Pero, ¿que eran las matemáticas para Descartes? En la "Regla cuarta" se hacía precisamente esta pregunta, así como por qué la astrono­mía y la música, la óptica y la mecánica y muchas otras ciencias eran con­sideradas como formando parte de ella. La respuesta que encontró era que todas las ciencias que se referían al orden y la medida eran matemáticas, cualesquiera fuesen sus objetos. En consecuencia,  debería haber una ciencia general del orden y la medida, abstrac­ción hecha de los objetos particulares a que ellas se aplicasen. Esa ciencia era la matemática universal. Y, lo más importante, en tanto todos los problemas humanos podían prácticamente ser abordados por el la­do del orden y la medida, esa matemática universal podía constituir el método único e instrumento legal de una ciencia universal.
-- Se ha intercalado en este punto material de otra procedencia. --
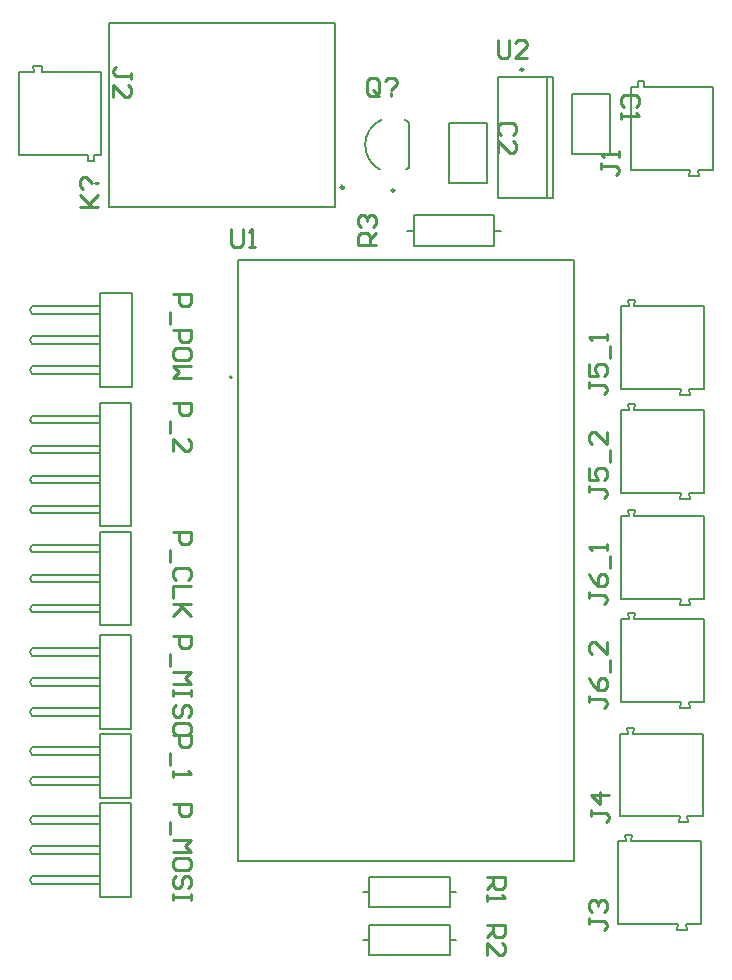
<source format=gbr>
%TF.GenerationSoftware,Altium Limited,Altium Designer,22.5.1 (42)*%
G04 Layer_Color=65535*
%FSLAX45Y45*%
%MOMM*%
%TF.SameCoordinates,0F5D3445-5268-4BF5-932C-448DE224A770*%
%TF.FilePolarity,Positive*%
%TF.FileFunction,Legend,Top*%
%TF.Part,Single*%
G01*
G75*
%TA.AperFunction,NonConductor*%
%ADD45C,0.30000*%
%ADD46C,0.25000*%
%ADD47C,0.20000*%
%ADD48C,0.12700*%
%ADD49C,0.25400*%
D45*
X8586500Y9891000D02*
G03*
X8586500Y9891000I-10000J0D01*
G01*
D46*
X10109000Y10887400D02*
G03*
X10109000Y10887400I-12500J0D01*
G01*
X9016800Y9863900D02*
G03*
X9016800Y9863900I-12500J0D01*
G01*
D47*
X7641200Y8282500D02*
G03*
X7641200Y8282500I-10000J0D01*
G01*
X8904873Y10461830D02*
G03*
X8894300Y10041234I99427J-212930D01*
G01*
X9137802Y10442299D02*
G03*
X9103690Y10461849I-133502J-193399D01*
G01*
X9114264Y10041214D02*
G03*
X9137802Y10055501I-109964J207686D01*
G01*
X6419997Y10115591D02*
X6424900Y10165598D01*
X6469903D02*
X6474805Y10115591D01*
X6419901Y10115601D02*
X6474902D01*
X6534902Y10165598D02*
Y10865602D01*
X5834898D02*
X5964900D01*
X5834898Y10165598D02*
Y10865602D01*
X6469903Y10165598D02*
X6534902D01*
X5834898D02*
X6424900D01*
X5957072Y10915599D02*
X6036899D01*
X5957072D02*
X5964900Y10865602D01*
X6029904D02*
X6534902D01*
X6029945Y10865470D02*
X6036899Y10915599D01*
X9180300Y9395000D02*
X9860300D01*
X9180300D02*
Y9655000D01*
X9860300D01*
Y9395000D02*
Y9655000D01*
Y9525000D02*
X9917800D01*
X9122800D02*
X9180300D01*
X11514499Y9988600D02*
X11521459Y10038729D01*
X11016501Y10038597D02*
X11521499D01*
X11586498D02*
X11594326Y9988600D01*
X11514499D02*
X11594326D01*
X11126499Y10738601D02*
X11716500D01*
X11016501D02*
X11081500D01*
X11716500Y10038597D02*
Y10738601D01*
X11586498Y10038597D02*
X11716500D01*
X11016501D02*
Y10738601D01*
X11076501Y10788598D02*
X11131497D01*
X11076593Y10788608D02*
X11081500Y10738601D01*
X11126499D02*
X11131401Y10788608D01*
X10839450Y10172700D02*
Y10680700D01*
X10521950Y10172700D02*
X10839450D01*
X10521950D02*
Y10680700D01*
X10839450D01*
X9892502Y10822402D02*
X10362499D01*
X9892502Y9802398D02*
X10362499D01*
X9892502D02*
Y10822402D01*
X10362499Y9802398D02*
Y10822402D01*
X10312502Y9802398D02*
Y10822402D01*
X9798050Y9931400D02*
Y10439400D01*
X9480550Y9931400D02*
X9798050D01*
X9480550D02*
Y10439400D01*
X9798050D01*
X6520300Y4722100D02*
X6789300D01*
X6520300D02*
Y5260100D01*
X6789300D01*
Y4722100D02*
Y5260100D01*
X5947800Y4896100D02*
X6520300D01*
X5947800Y4832100D02*
X6520300D01*
X5927800Y4864100D02*
X5947800Y4896100D01*
X5927800Y4864100D02*
X5947800Y4832100D01*
Y5150100D02*
X6520300D01*
X5947800Y5086100D02*
X6520300D01*
X5927800Y5118100D02*
X5947800Y5150100D01*
X5927800Y5118100D02*
X5947800Y5086100D01*
X5930200Y8851900D02*
X5950200Y8819900D01*
X5930200Y8851900D02*
X5950200Y8883900D01*
Y8819900D02*
X6522700D01*
X5950200Y8883900D02*
X6522700D01*
Y8201900D02*
X6791700D01*
X6522700D02*
Y8993900D01*
X6791700D01*
Y8201900D02*
Y8993900D01*
X5950200Y8375900D02*
X6522700D01*
X5950200Y8311900D02*
X6522700D01*
X5930200Y8343900D02*
X5950200Y8375900D01*
X5930200Y8343900D02*
X5950200Y8311900D01*
Y8629900D02*
X6522700D01*
X5950200Y8565900D02*
X6522700D01*
X5930200Y8597900D02*
X5950200Y8629900D01*
X5930200Y8597900D02*
X5950200Y8565900D01*
X5927800Y4533900D02*
X5947800Y4501900D01*
X5927800Y4533900D02*
X5947800Y4565900D01*
Y4501900D02*
X6520300D01*
X5947800Y4565900D02*
X6520300D01*
Y3883900D02*
X6789300D01*
X6520300D02*
Y4675900D01*
X6789300D01*
Y3883900D02*
Y4675900D01*
X5947800Y4057900D02*
X6520300D01*
X5947800Y3993900D02*
X6520300D01*
X5927800Y4025900D02*
X5947800Y4057900D01*
X5927800Y4025900D02*
X5947800Y3993900D01*
Y4311900D02*
X6520300D01*
X5947800Y4247900D02*
X6520300D01*
X5927800Y4279900D02*
X5947800Y4311900D01*
X5927800Y4279900D02*
X5947800Y4247900D01*
X5927800Y6832600D02*
X5947800Y6800600D01*
X5927800Y6832600D02*
X5947800Y6864600D01*
Y6800600D02*
X6520300D01*
X5947800Y6864600D02*
X6520300D01*
Y6182600D02*
X6789300D01*
X6520300D02*
Y6974600D01*
X6789300D01*
Y6182600D02*
Y6974600D01*
X5947800Y6356600D02*
X6520300D01*
X5947800Y6292600D02*
X6520300D01*
X5927800Y6324600D02*
X5947800Y6356600D01*
X5927800Y6324600D02*
X5947800Y6292600D01*
Y6610600D02*
X6520300D01*
X5947800Y6546600D02*
X6520300D01*
X5927800Y6578600D02*
X5947800Y6610600D01*
X5927800Y6578600D02*
X5947800Y6546600D01*
X5927800Y5956300D02*
X5947800Y5924300D01*
X5927800Y5956300D02*
X5947800Y5988300D01*
Y5924300D02*
X6520300D01*
X5947800Y5988300D02*
X6520300D01*
Y5306300D02*
X6789300D01*
X6520300D02*
Y6098300D01*
X6789300D01*
Y5306300D02*
Y6098300D01*
X5947800Y5480300D02*
X6520300D01*
X5947800Y5416300D02*
X6520300D01*
X5927800Y5448300D02*
X5947800Y5480300D01*
X5927800Y5448300D02*
X5947800Y5416300D01*
Y5734300D02*
X6520300D01*
X5947800Y5670300D02*
X6520300D01*
X5927800Y5702300D02*
X5947800Y5734300D01*
X5927800Y5702300D02*
X5947800Y5670300D01*
X5927800Y7924800D02*
X5947800Y7892800D01*
X5927800Y7924800D02*
X5947800Y7956800D01*
Y7892800D02*
X6520300D01*
X5947800Y7956800D02*
X6520300D01*
X5927800Y7416800D02*
X5947800Y7384800D01*
X5927800Y7416800D02*
X5947800Y7448800D01*
Y7384800D02*
X6520300D01*
X5947800Y7448800D02*
X6520300D01*
X5927800Y7162800D02*
X5947800Y7130800D01*
X5927800Y7162800D02*
X5947800Y7194800D01*
Y7130800D02*
X6520300D01*
X5947800Y7194800D02*
X6520300D01*
X6789300Y7020800D02*
Y8066800D01*
X6520300D02*
X6789300D01*
X6520300Y7020800D02*
Y8066800D01*
Y7020800D02*
X6789300D01*
X5947800Y7702800D02*
X6520300D01*
X5947800Y7638800D02*
X6520300D01*
X5927800Y7670800D02*
X5947800Y7702800D01*
X5927800Y7670800D02*
X5947800Y7638800D01*
X9137802Y10055499D02*
Y10442301D01*
X11410198Y3603300D02*
X11417158Y3653429D01*
X10912201Y3653297D02*
X11417198D01*
X11482197D02*
X11490025Y3603300D01*
X11410198D02*
X11490025D01*
X11022198Y4353296D02*
X11612199D01*
X10912201D02*
X10977199D01*
X11612199Y3653297D02*
Y4353296D01*
X11482197Y3653297D02*
X11612199D01*
X10912201D02*
Y4353296D01*
X10972201Y4403298D02*
X11027197D01*
X10972292Y4403308D02*
X10977199Y4353296D01*
X11022198D02*
X11027100Y4403308D01*
X11425601Y4514901D02*
X11432555Y4565030D01*
X10927598Y4564898D02*
X11432596D01*
X11497600D02*
X11505428Y4514901D01*
X11425601D02*
X11505428D01*
X11037600Y5264902D02*
X11627602D01*
X10927598D02*
X10992597D01*
X11627602Y4564898D02*
Y5264902D01*
X11497600Y4564898D02*
X11627602D01*
X10927598D02*
Y5264902D01*
X10987598Y5314899D02*
X11042599D01*
X10987695Y5314909D02*
X10992597Y5264902D01*
X11037600D02*
X11042503Y5314909D01*
X11435598Y7255302D02*
X11442558Y7305431D01*
X10937601Y7305299D02*
X11442598D01*
X11507597D02*
X11515425Y7255302D01*
X11435598D02*
X11515425D01*
X11047598Y8005298D02*
X11637599D01*
X10937601D02*
X11002599D01*
X11637599Y7305299D02*
Y8005298D01*
X11507597Y7305299D02*
X11637599D01*
X10937601D02*
Y8005298D01*
X10997601Y8055300D02*
X11052597D01*
X10997692Y8055310D02*
X11002599Y8005298D01*
X11047598D02*
X11052500Y8055310D01*
X11435598Y8134401D02*
X11442558Y8184530D01*
X10937601Y8184398D02*
X11442598D01*
X11507597D02*
X11515425Y8134401D01*
X11435598D02*
X11515425D01*
X11047598Y8884402D02*
X11637599D01*
X10937601D02*
X11002599D01*
X11637599Y8184398D02*
Y8884402D01*
X11507597Y8184398D02*
X11637599D01*
X10937601D02*
Y8884402D01*
X10997601Y8934399D02*
X11052597D01*
X10997692Y8934409D02*
X11002599Y8884402D01*
X11047598D02*
X11052500Y8934409D01*
X11435598Y6356401D02*
X11442558Y6406530D01*
X10937601Y6406398D02*
X11442598D01*
X11507597D02*
X11515425Y6356401D01*
X11435598D02*
X11515425D01*
X11047598Y7106402D02*
X11637599D01*
X10937601D02*
X11002599D01*
X11637599Y6406398D02*
Y7106402D01*
X11507597Y6406398D02*
X11637599D01*
X10937601D02*
Y7106402D01*
X10997601Y7156399D02*
X11052597D01*
X10997692Y7156409D02*
X11002599Y7106402D01*
X11047598D02*
X11052500Y7156409D01*
X11435598Y5482900D02*
X11442558Y5533029D01*
X10937601Y5532897D02*
X11442598D01*
X11507597D02*
X11515425Y5482900D01*
X11435598D02*
X11515425D01*
X11047598Y6232901D02*
X11637599D01*
X10937601D02*
X11002599D01*
X11637599Y5532897D02*
Y6232901D01*
X11507597Y5532897D02*
X11637599D01*
X10937601D02*
Y6232901D01*
X10997601Y6282898D02*
X11052597D01*
X10997692Y6282908D02*
X11002599Y6232901D01*
X11047598D02*
X11052500Y6282908D01*
X9483999Y3517900D02*
X9541500D01*
X8746500D02*
X8804001D01*
Y3387898D02*
Y3647902D01*
Y3387898D02*
X9483999D01*
Y3647902D01*
X8804001D02*
X9483999D01*
Y3924300D02*
X9541500D01*
X8746500D02*
X8804001D01*
Y3794298D02*
Y4054302D01*
Y3794298D02*
X9483999D01*
Y4054302D01*
X8804001D02*
X9483999D01*
D48*
X8511499Y9727900D02*
Y11277900D01*
X6601501Y9727900D02*
X8511499D01*
X6601501D02*
Y11277900D01*
X8511499D01*
X10539202Y4183502D02*
Y9278498D01*
X7688199Y4183502D02*
X10539202D01*
X7688199Y9278498D02*
X10539202D01*
X7688199Y4183502D02*
Y9278498D01*
X8795101D01*
X9466199D01*
X10539202D01*
X7688199Y4183502D02*
Y9278498D01*
X10539202Y4183502D02*
Y9278498D01*
X7688199Y4183502D02*
X8225201D01*
X9994199D01*
X10539202D01*
D49*
X7141070Y8990330D02*
X7293421D01*
Y8914155D01*
X7268029Y8888763D01*
X7217245D01*
X7191854Y8914155D01*
Y8990330D01*
X7115678Y8837979D02*
Y8736412D01*
X7141070Y8685629D02*
X7293421D01*
Y8609453D01*
X7268029Y8584061D01*
X7217245D01*
X7191854Y8609453D01*
Y8685629D01*
X7293421Y8457102D02*
Y8507886D01*
X7268029Y8533278D01*
X7166462D01*
X7141070Y8507886D01*
Y8457102D01*
X7166462Y8431711D01*
X7268029D01*
X7293421Y8457102D01*
Y8380927D02*
X7141070D01*
X7191854Y8330144D01*
X7141070Y8279360D01*
X7293421D01*
X7138670Y4672330D02*
X7291021D01*
Y4596155D01*
X7265629Y4570763D01*
X7214845D01*
X7189453Y4596155D01*
Y4672330D01*
X7113278Y4519979D02*
Y4418412D01*
X7138670Y4367629D02*
X7291021D01*
X7240237Y4316845D01*
X7291021Y4266061D01*
X7138670D01*
X7291021Y4139102D02*
Y4189886D01*
X7265629Y4215278D01*
X7164062D01*
X7138670Y4189886D01*
Y4139102D01*
X7164062Y4113711D01*
X7265629D01*
X7291021Y4139102D01*
X7265629Y3961360D02*
X7291021Y3986752D01*
Y4037535D01*
X7265629Y4062927D01*
X7240237D01*
X7214845Y4037535D01*
Y3986752D01*
X7189453Y3961360D01*
X7164062D01*
X7138670Y3986752D01*
Y4037535D01*
X7164062Y4062927D01*
X7291021Y3910576D02*
Y3859793D01*
Y3885185D01*
X7138670D01*
Y3910576D01*
Y3859793D01*
Y6094730D02*
X7291021D01*
Y6018555D01*
X7265629Y5993163D01*
X7214845D01*
X7189453Y6018555D01*
Y6094730D01*
X7113278Y5942379D02*
Y5840812D01*
X7138670Y5790029D02*
X7291021D01*
X7240237Y5739245D01*
X7291021Y5688461D01*
X7138670D01*
X7291021Y5637678D02*
Y5586894D01*
Y5612286D01*
X7138670D01*
Y5637678D01*
Y5586894D01*
X7265629Y5409152D02*
X7291021Y5434544D01*
Y5485327D01*
X7265629Y5510719D01*
X7240237D01*
X7214845Y5485327D01*
Y5434544D01*
X7189453Y5409152D01*
X7164062D01*
X7138670Y5434544D01*
Y5485327D01*
X7164062Y5510719D01*
X7291021Y5282193D02*
Y5332976D01*
X7265629Y5358368D01*
X7164062D01*
X7138670Y5332976D01*
Y5282193D01*
X7164062Y5256801D01*
X7265629D01*
X7291021Y5282193D01*
X7138670Y6971030D02*
X7291021D01*
Y6894855D01*
X7265629Y6869463D01*
X7214845D01*
X7189453Y6894855D01*
Y6971030D01*
X7113278Y6818679D02*
Y6717112D01*
X7265629Y6564761D02*
X7291021Y6590153D01*
Y6640937D01*
X7265629Y6666329D01*
X7164062D01*
X7138670Y6640937D01*
Y6590153D01*
X7164062Y6564761D01*
X7291021Y6513978D02*
X7138670D01*
Y6412411D01*
X7291021Y6361627D02*
X7138670D01*
X7189453D01*
X7291021Y6260060D01*
X7214845Y6336235D01*
X7138670Y6260060D01*
Y8063230D02*
X7291021D01*
Y7987055D01*
X7265629Y7961663D01*
X7214845D01*
X7189453Y7987055D01*
Y8063230D01*
X7113278Y7910879D02*
Y7809312D01*
X7138670Y7656961D02*
Y7758529D01*
X7240237Y7656961D01*
X7265629D01*
X7291021Y7682353D01*
Y7733137D01*
X7265629Y7758529D01*
X7138670Y5256530D02*
X7291021D01*
Y5180355D01*
X7265629Y5154963D01*
X7214845D01*
X7189453Y5180355D01*
Y5256530D01*
X7113278Y5104179D02*
Y5002612D01*
X7138670Y4951829D02*
Y4901045D01*
Y4926437D01*
X7291021D01*
X7265629Y4951829D01*
X8861170Y9399270D02*
X8708819D01*
Y9475445D01*
X8734211Y9500837D01*
X8784995D01*
X8810386Y9475445D01*
Y9399270D01*
Y9450053D02*
X8861170Y9500837D01*
X8734211Y9551621D02*
X8708819Y9577013D01*
Y9627796D01*
X8734211Y9653188D01*
X8759603D01*
X8784995Y9627796D01*
Y9602404D01*
Y9627796D01*
X8810386Y9653188D01*
X8835778D01*
X8861170Y9627796D01*
Y9577013D01*
X8835778Y9551621D01*
X10021529Y10331483D02*
X10046921Y10356875D01*
Y10407658D01*
X10021529Y10433050D01*
X9919962D01*
X9894570Y10407658D01*
Y10356875D01*
X9919962Y10331483D01*
X9894570Y10179132D02*
Y10280699D01*
X9996137Y10179132D01*
X10021529D01*
X10046921Y10204524D01*
Y10255307D01*
X10021529Y10280699D01*
X11062929Y10572783D02*
X11088321Y10598175D01*
Y10648958D01*
X11062929Y10674350D01*
X10961362D01*
X10935970Y10648958D01*
Y10598175D01*
X10961362Y10572783D01*
X10935970Y10521999D02*
Y10471216D01*
Y10496607D01*
X11088321D01*
X11062929Y10521999D01*
X9803130Y3643630D02*
X9955481D01*
Y3567455D01*
X9930089Y3542063D01*
X9879305D01*
X9853913Y3567455D01*
Y3643630D01*
Y3592847D02*
X9803130Y3542063D01*
Y3389712D02*
Y3491279D01*
X9904697Y3389712D01*
X9930089D01*
X9955481Y3415104D01*
Y3465887D01*
X9930089Y3491279D01*
X9803130Y4050030D02*
X9955481D01*
Y3973855D01*
X9930089Y3948463D01*
X9879305D01*
X9853913Y3973855D01*
Y4050030D01*
Y3999247D02*
X9803130Y3948463D01*
Y3897679D02*
Y3846896D01*
Y3872287D01*
X9955481D01*
X9930089Y3897679D01*
X10661538Y5586956D02*
Y5536172D01*
Y5561564D01*
X10788497D01*
X10813889Y5536172D01*
Y5510781D01*
X10788497Y5485389D01*
X10661538Y5739307D02*
X10686930Y5688523D01*
X10737714Y5637740D01*
X10788497D01*
X10813889Y5663131D01*
Y5713915D01*
X10788497Y5739307D01*
X10763105D01*
X10737714Y5713915D01*
Y5637740D01*
X10839281Y5790090D02*
Y5891658D01*
X10813889Y6044008D02*
Y5942441D01*
X10712322Y6044008D01*
X10686930D01*
X10661538Y6018616D01*
Y5967833D01*
X10686930Y5942441D01*
X10661538Y6460457D02*
Y6409673D01*
Y6435065D01*
X10788497D01*
X10813889Y6409673D01*
Y6384282D01*
X10788497Y6358890D01*
X10661538Y6612808D02*
X10686930Y6562024D01*
X10737714Y6511241D01*
X10788497D01*
X10813889Y6536633D01*
Y6587416D01*
X10788497Y6612808D01*
X10763106D01*
X10737714Y6587416D01*
Y6511241D01*
X10839281Y6663591D02*
Y6765159D01*
X10813889Y6815942D02*
Y6866726D01*
Y6841334D01*
X10661538D01*
X10686930Y6815942D01*
X10661538Y7359357D02*
Y7308573D01*
Y7333965D01*
X10788497D01*
X10813889Y7308573D01*
Y7283182D01*
X10788497Y7257790D01*
X10661538Y7511708D02*
Y7410141D01*
X10737714D01*
X10712322Y7460924D01*
Y7486316D01*
X10737714Y7511708D01*
X10788497D01*
X10813889Y7486316D01*
Y7435532D01*
X10788497Y7410141D01*
X10839281Y7562491D02*
Y7664059D01*
X10813889Y7816409D02*
Y7714842D01*
X10712322Y7816409D01*
X10686930D01*
X10661538Y7791017D01*
Y7740234D01*
X10686930Y7714842D01*
X10661538Y8238457D02*
Y8187673D01*
Y8213065D01*
X10788497D01*
X10813889Y8187673D01*
Y8162282D01*
X10788497Y8136890D01*
X10661538Y8390808D02*
Y8289241D01*
X10737714D01*
X10712322Y8340024D01*
Y8365416D01*
X10737714Y8390808D01*
X10788497D01*
X10813889Y8365416D01*
Y8314633D01*
X10788497Y8289241D01*
X10839281Y8441591D02*
Y8543159D01*
X10813889Y8593942D02*
Y8644726D01*
Y8619334D01*
X10661538D01*
X10686930Y8593942D01*
X10676939Y4618957D02*
Y4568173D01*
Y4593565D01*
X10803898D01*
X10829290Y4568173D01*
Y4542782D01*
X10803898Y4517390D01*
X10829290Y4745916D02*
X10676939D01*
X10753115Y4669741D01*
Y4771308D01*
X10661538Y3707355D02*
Y3656572D01*
Y3681963D01*
X10788497D01*
X10813889Y3656572D01*
Y3631180D01*
X10788497Y3605788D01*
X10686930Y3758139D02*
X10661538Y3783531D01*
Y3834314D01*
X10686930Y3859706D01*
X10712322D01*
X10737714Y3834314D01*
Y3808922D01*
Y3834314D01*
X10763106Y3859706D01*
X10788497D01*
X10813889Y3834314D01*
Y3783531D01*
X10788497Y3758139D01*
X6785561Y10811543D02*
Y10862327D01*
Y10836935D01*
X6658602D01*
X6633210Y10862327D01*
Y10887718D01*
X6658602Y10913110D01*
X6633210Y10659192D02*
Y10760759D01*
X6734777Y10659192D01*
X6760169D01*
X6785561Y10684584D01*
Y10735367D01*
X6760169Y10760759D01*
X10765839Y10092657D02*
Y10041873D01*
Y10067265D01*
X10892798D01*
X10918190Y10041873D01*
Y10016482D01*
X10892798Y9991090D01*
X10918190Y10143441D02*
Y10194224D01*
Y10168833D01*
X10765839D01*
X10791231Y10143441D01*
X9889490Y11141661D02*
Y11014702D01*
X9914882Y10989310D01*
X9965665D01*
X9991057Y11014702D01*
Y11141661D01*
X10143408Y10989310D02*
X10041841D01*
X10143408Y11090877D01*
Y11116269D01*
X10118016Y11141661D01*
X10067233D01*
X10041841Y11116269D01*
X7636650Y9533841D02*
Y9406882D01*
X7662042Y9381490D01*
X7712825D01*
X7738217Y9406882D01*
Y9533841D01*
X7789001Y9381490D02*
X7839784D01*
X7814393D01*
Y9533841D01*
X7789001Y9508449D01*
X8883617Y10692122D02*
Y10793689D01*
X8858225Y10819081D01*
X8807442D01*
X8782050Y10793689D01*
Y10692122D01*
X8807442Y10666730D01*
X8858225D01*
X8832833Y10717513D02*
X8883617Y10666730D01*
X8858225D02*
X8883617Y10692122D01*
X8934401Y10793689D02*
X8959793Y10819081D01*
X9010576D01*
X9035968Y10793689D01*
Y10768297D01*
X8985184Y10717513D01*
Y10692122D02*
Y10666730D01*
X6351319Y9721850D02*
X6503670D01*
X6452887D01*
X6351319Y9823417D01*
X6427495Y9747242D01*
X6503670Y9823417D01*
X6376711Y9874201D02*
X6351319Y9899593D01*
Y9950376D01*
X6376711Y9975768D01*
X6402103D01*
X6452887Y9924984D01*
X6478278D02*
X6503670D01*
%TF.MD5,8486950527c6be3dbfcbeda8590bef10*%
M02*

</source>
Este fue el verdadero uso de las matemáticas que Descartes creyó haber hallado. Por eso es que en la primera parte del "Discurso del método", refiriéndose a su temprana afición por las matemáticas, diría que gustaba de ellas por su certeza y evidencia, pero que aún no había advertido cuál era su verdadero uso. Y en la ya citada carta a Picot, luego de destacar la importancia del méto­do, propuso una nueva lógica en reemplazo de la lógica escolástica, una lógica fecunda,  descubridora, inspirada en las matemáticas y en su procedimiento básico fundado en el orden y en la medida. En esa línea, en 1631 aplicó la formulación algebraica a problemas geométri­cos (un concepto básico de la moderna geometría analítica) y formuló en óptica la ley de la re­fracción. Esta fue la perspectiva cartesiana del ideal de ciencia universal y del método que le convenía. Ella corresponde a su primera formación y preocupación, que fueron, al parecer, ambas científicas. Esto se vería reflejado en los tres pequeños opúsculos que publicó en 1637: "Dioptrique" (Dióptica), "Météores" (Meteoros) y "Géométrie" (Geometría).